Intenger encoding versus one-hot encoding for chromosome as a predictor in a neural network

0

Entering edit mode

6 months ago

Jimmy ▴ 30

I am creating a neural network and I want to use chromosome as a predictor for the feature I am interested in. There's two ways I can encode chromosome number to do this: integer encoding and one-hot encoding. In the former, chr01 becomes 1, chr02 becomes 2, etc and it's all fed in. In the latter, my one column representing chromosome number turns into a number of columns equal to the number of chromosomes in my organism of interest. So if it has 20 chromosomes, I get 20 columns, all but one of which are 0/False with the true chromosome that the feature is on being 1/True.

The drawback of the first method is that it imposes an ordinal relationship between chromosome numbers. The latter greatly increases the dimensionality of my data. Any suggestions as to which one I should go with, or which is more typical to use?

neural-network predictor chromosome • 320 views

ADD COMMENT • link updated 6 months ago by Ram 43k • written 6 months ago by Jimmy ▴ 30

score 1 · Answer 1 · 2023-10-25

Definitely one hot encode imho. You don't want the model to capture something like chr20 > chr19 > ... > chr1.
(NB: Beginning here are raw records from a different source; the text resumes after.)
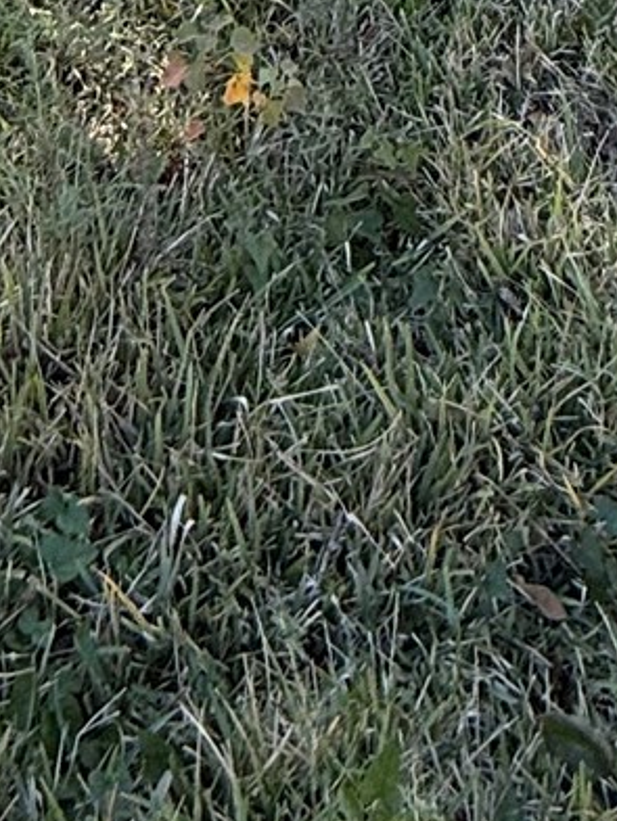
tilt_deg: -2.7
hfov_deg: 20.1
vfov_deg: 16.2
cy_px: -1022
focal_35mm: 73
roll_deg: +0.0
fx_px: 1734
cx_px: 180
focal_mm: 2.22
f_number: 2.2
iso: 64
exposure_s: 1/390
20 chromosomes (19 features) is nothing for a model -- if you're using something like sequence features, the dimensionality of your data will be greatly increased by features other than a few chromosomes.

Anyway, that being said, it can be something you tune and test yourself on some held-out validation set. I've always got better results with one-hot encoding, but you can always try both and see :)